You can't possibly discount the fact that europeans actually had far better weapons and tactics than the chinese, rebellion or no rebellion.
I did not discount them, it has already been mentioned. I merely pointed out what i considered to be major points in the discussion. China does have inferior weaponry, but it maintained an arsenal of gunpowder weapons such as flintlocks and cannons importantly it outnumbers the Western powers that were in the orient by a very significant margin.

but the numbers of that rebellion are exaggerated and is considered the second deadliest war in history besides WW2...

the number is still unbelievably high because this is before the use of pre
WW1 machine gun weapons and that it was a civil war
By all mean, find a reputable source to disprove it. The estimates are up to about 30 million. A mistaken belief is that China does not use gunpowder weapons, they do and the period of the rebellion is about 10yrs. The various army that China maintained were the largest in the World at that time, up to a million strong, so i don't see why there are doubts about the casualties. Another reason that might account for the decline is the liberal use of opium by the upper classes. In a monarchy, it is very bad when most of your nobles are drug fiends.
 
naziassbandit said:
Think about it. Let's take United States, if the eastern half, and parts of the west would fall into the hands of ruthless and cold Canadian barbarians, who would raid and destroy every city all the way to Denver, Dallas and Miami. Major US grainbaskets would be burned, reducing agricultural production to 10%. Now, then you'd ask, why did US fall? After all, California thrived???
An excellent comparison.
 
naziassbandit said:
I doubt that. You might provide a good source.

Don't make me translate another long part of Yahya al-Antaki's chronicle just for the benefit of one post...
I'll sumarise it: Byzantines captured Nisibis. Citizins of Al-Mawsil got scared and wanted to move to Baghdad, and so, terror and disturbances reached that city as well. Buwayhids decided to create a giant army against Byzantines, and armed the mob, but in result shias started fighting the the sunnis and vice versa. Chaos broke out. Not being able to stop the fighting otherwise, the caliph decided to burn the eastern (or was it western, I forgot) part of the city - the other half was peaceful. The fire broke out of control, especially that no-one dared to try to extinguish it...
etc.

Think about it. Let's take United States, if the eastern half, and parts of the west would fall into the hands of ruthless and cold Canadian barbarians, who would raid and destroy every city all the way to Denver, Dallas and Miami. Major US grainbaskets would be burned, reducing agricultural production to 10%. Now, then you'd ask, why did US fall? After all, California thrived???

:crazyeye:

California seems to me the only decent state west to Illinois, so I think You are exagerrating. Lets put it this way: even though ww2 destroyed Europe completely, it didn't mean destruction of western civ. Even if Europe ceased to exist today, it wouldn't mean end of western world.
 
Shaihulud said:
I did not discount them, it has already been mentioned. I merely pointed out what i considered to be major points in the discussion. China does have inferior weaponry, but it maintained an arsenal of gunpowder weapons such as flintlocks and cannons importantly it outnumbers the Western powers that were in the orient by a very significant margin.
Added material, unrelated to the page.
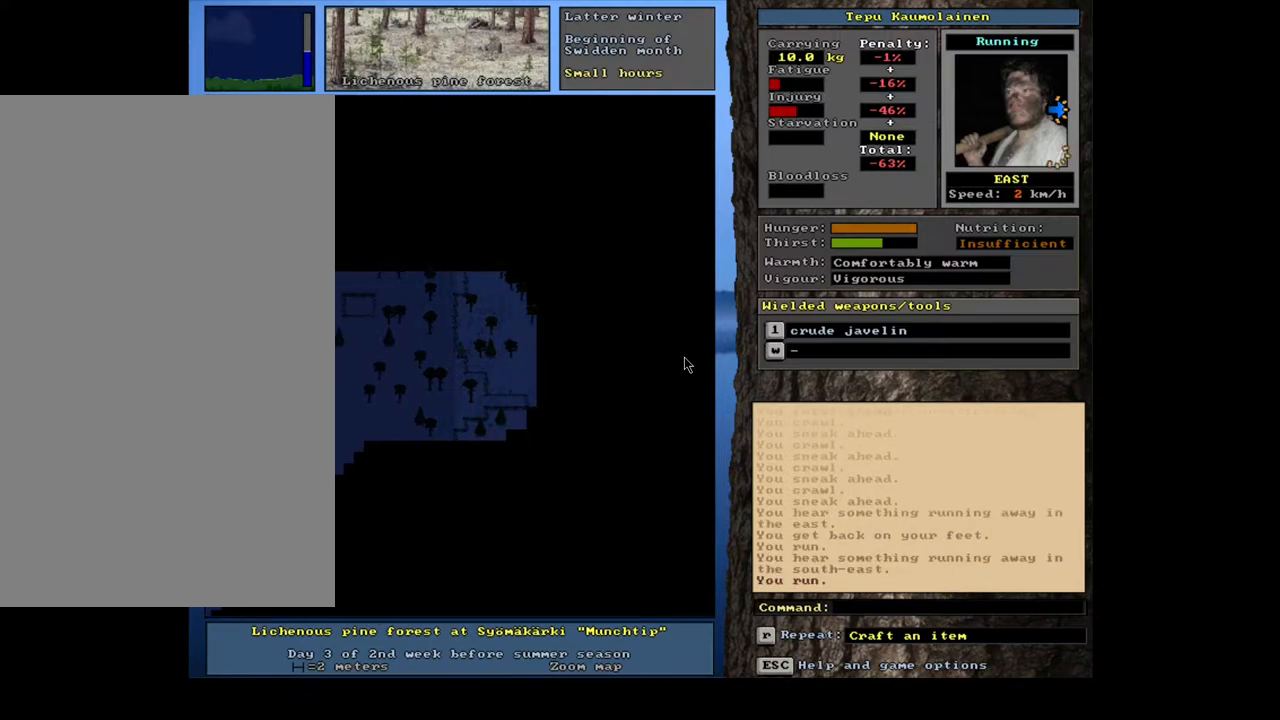
{"keys": ["ctrl_l"], "mouse": [], "events": [[33, "num3", "down"], [117, "num3", "up"], [383, "num6", "down"], [483, "num6", "up"]]}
By all mean, find a reputable source to disprove it. The estimates are up to about 30 million. A mistaken belief is that China does not use gunpowder weapons, they do and the period of the rebellion is about 10yrs. The various army that China maintained were the largest in the World at that time, up to a million strong, so i don't see why there are doubts about the casualties. Another reason that might account for the decline is the liberal use of opium by the upper classes. In a monarchy, it is very bad when most of your nobles are drug fiends.

30million is obviously less then the number that died in WW2, of course they used gunpowder but did not have machine gun weapons which easily ended life aka WW1, 1800's tactics do not bode well in WW1 warfare, so extremely high casualy rate would happen

some estimates go as high as like a hundred million or more...which is highly unlikely considereing weapons used, and it is a civil war


by the way i hinted at that number by referring it as the second deadliest war which would be around that number:)
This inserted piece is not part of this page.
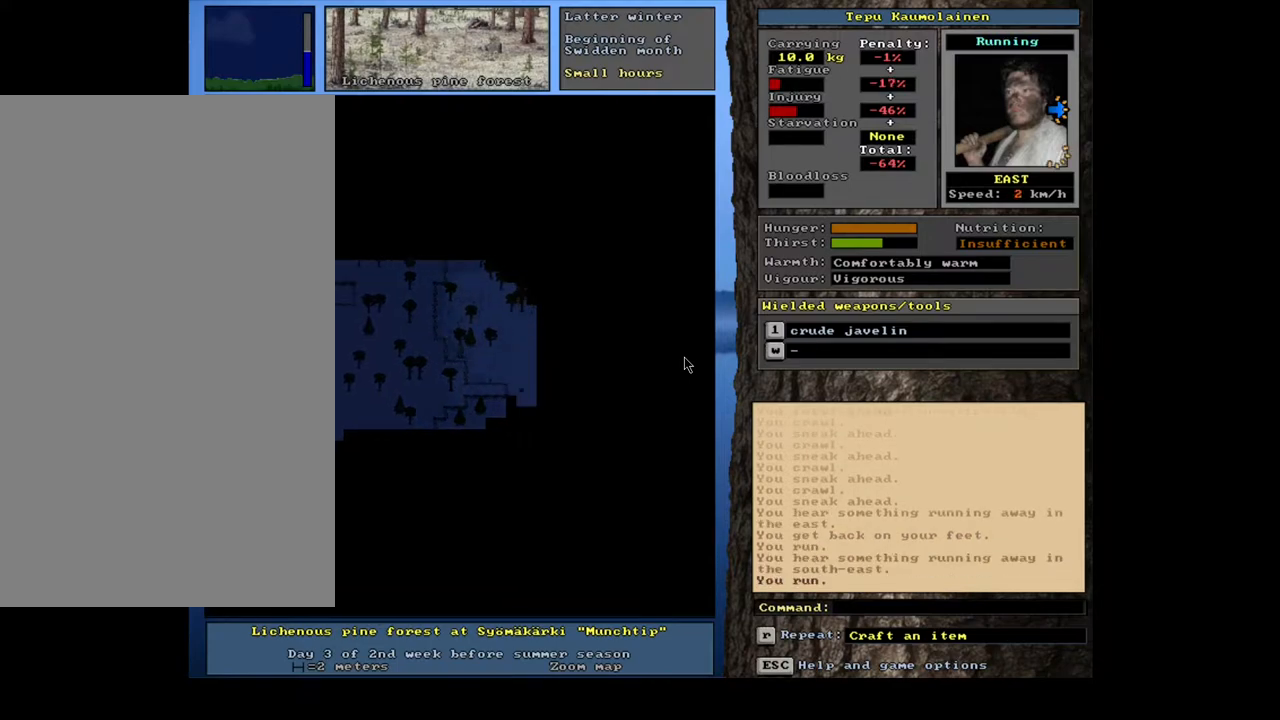
{"keys": ["ctrl_l"], "mouse": [], "events": []}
more high tech weapons generally more casualties

a possible reason to OP is that european nations were in such competition with each other through the years which led to more imerialistic nations which leads to having better tactics in warfare from being in constant warfare
 
Cheezy the Wiz said:
Also, there seems to be a constant desire to improve on things, to learn new things, and a tendeny towards and fostering of ingenuity in Europe, more so than in the the rest of the world ( I lump America into this group, too). China got on top, and then decided they were better than everybody else, so they rejected all outside thinking. They stopped searching the oceans for things ( they got as far as Zanzibar) because they decided that there was nothing worth seeing out there, because they were the best.
The Islamic Kingdoms believed that all outside thinking was evil, and the true path was shown to them through Allah, thus they did not take well the inventions of Europe or India, and fell behind.
In Africa and America, the natives never seemed to progress beyond the Iron Age, why this is I do not know, but they just went stagnant. Perhaps the pack animals mentioned above, or that lack of sanctioning or desire for ingenuity. inherent in their societies.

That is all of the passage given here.